Em meio à miséria e ao caos social dos cercamentos, então, criou-se a Lei de Speenhamland em 1795. No dia 6 de maio desse ano, "os magistrados de Berkshire [...] decidiram que se deveriam conceder subsídios para complementar os salários, de acordo com uma tabela baseada no preço do pão, para que se assegurasse aos pobres um rendimento mínimo, independentemente de seus proventos" (p. 140). No começo, tudo foi lindo: "Nunca houve medida mais popular. Os pais eram liberados de cuidar dos filhos, os filhos já não dependiam dos pais, os patrões podiam reduzir os salários como lhes aprouvesse e os trabalhadores ficavam protegidos da fome, fossem eles diligentes ou preguiçosos" (p. 142).

Mas os efeitos deletérios foram os mais variados. Esse "Bolsa Família" original era dividido por condados, organização parecida com município. Assim, as contas dos condados menores eram exauridas pelo pagamento dos auxílios. Como a lei durou décadas, ela, que já encontrou um cenário de desintegração social, fomentou uma corrosão da moralidade do povo: no começo, depender dos impostos era motivo de vergonha; depois, foi naturalizado ao ponto de as pessoas preferirem a indigência subsidiada em vez do trabalho.

Após o fracasso consensual de Speenhamland, por que os liberais da Escola de Chicago em diante passaram a defender o "imposto negativo", que nada mais é que a lógica de Speenhamland?

◆ Dados exibidos:
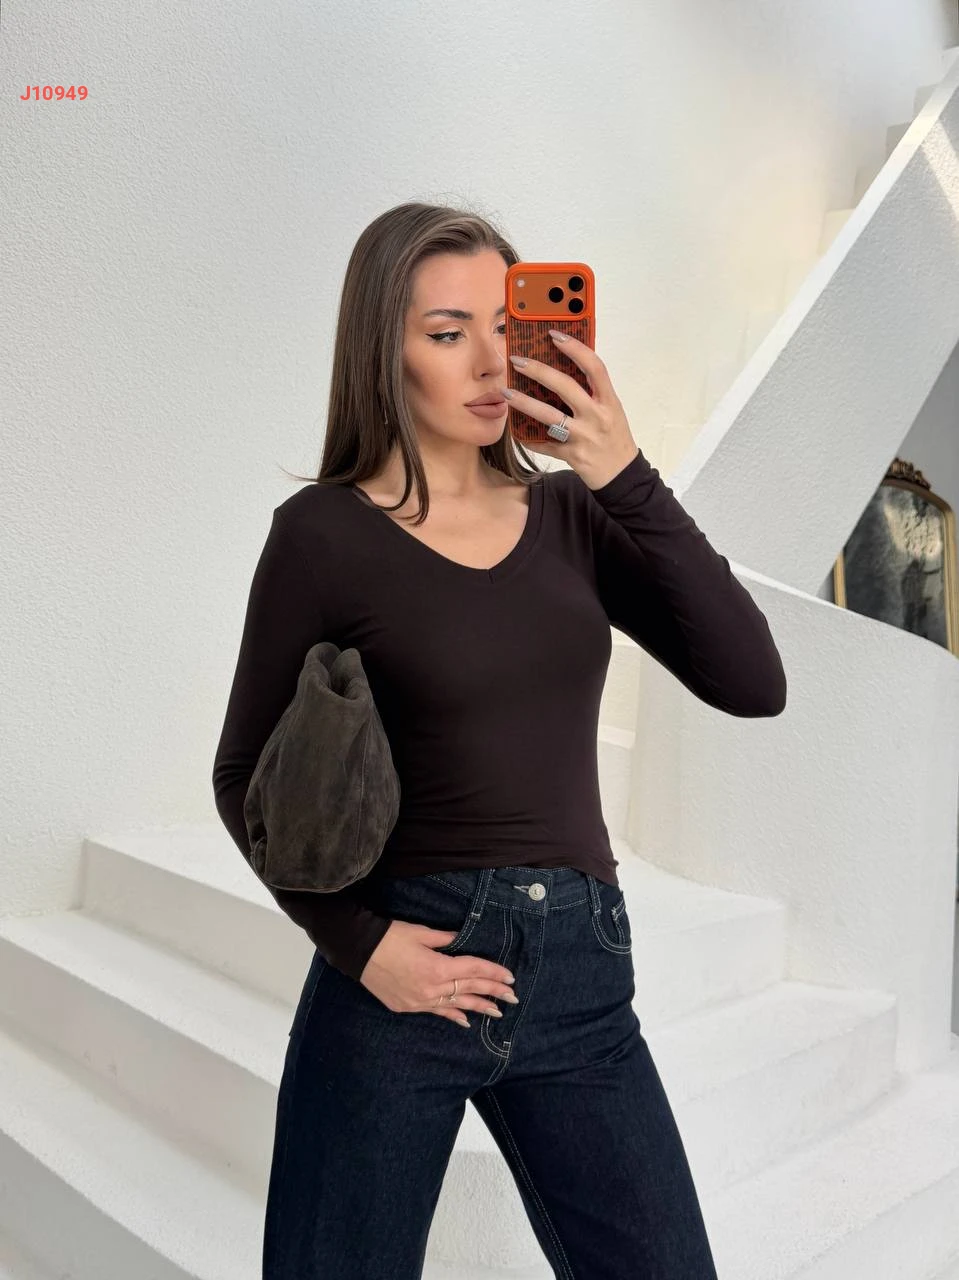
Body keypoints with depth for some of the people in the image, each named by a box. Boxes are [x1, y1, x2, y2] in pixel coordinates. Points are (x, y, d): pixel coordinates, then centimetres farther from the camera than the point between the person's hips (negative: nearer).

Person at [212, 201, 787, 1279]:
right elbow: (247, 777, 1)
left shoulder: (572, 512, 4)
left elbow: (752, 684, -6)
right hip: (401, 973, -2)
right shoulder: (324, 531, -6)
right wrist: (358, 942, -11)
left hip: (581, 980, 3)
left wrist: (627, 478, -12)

◆ Sua tarefa: Prossiga o texto sobre a Lei de Speenhamland a partir do ponto em que ele termina. Os dados não servem para nada aqui.

◆ Resultado da tarefa:
De outro lado, os empregadores tampouco se sentiram instados a pagar salários decentes. Se os pobres tinham, sem trabalhar, a subsistência garantida, não havia por que pagar salários que bastassem à sobrevivência; pagava-se uma mesadinha miserável. Na prática, o auxílio aos pobres era um subsídio aos patrões. E não raro um trabalhador ficava no zero a zero, trabalhando para pagar o imposto que ele mesmo iria receber: era "rico" o bastante para pagar e "pobre" o bastante para receber.

Segundo Polanyi, Speenhamland foi "uma tentativa de criar uma ordem capitalista sem mercado de trabalho" — e "falhara redondamente" (p. 143). A lei acabou em 1834, e depois disso a Revolução Industrial deslanchou de verdade. Como consequência, os cercamentos aumentaram em maior intensidade e a desagregação social também — junto com a riqueza desigualmente espalhada pela sociedade. Por isso, as coisas pareciam estar ligadas. Ricardo, Malthus, Marx... todos os observadores da realidade inglesa achavam que a sociedade industrial estava necessariamente ligada à espoliação dos pobres. Polanyi atribui a Robert Owen, sozinho, a capacidade de perceber a seguinte realidade: "as possibilidades humanas [são] limitadas, não pelas leis de mercado, mas pelas da própria sociedade" (p. 148). E assim, no século XX, a sociedade começou a se proteger da anarquia causada pelo mercado. Valeu-se de coisas tão banais quanto leis contra a exploração infantil até tão extremas quanto a instauração de um Estado forte controlador do mercado.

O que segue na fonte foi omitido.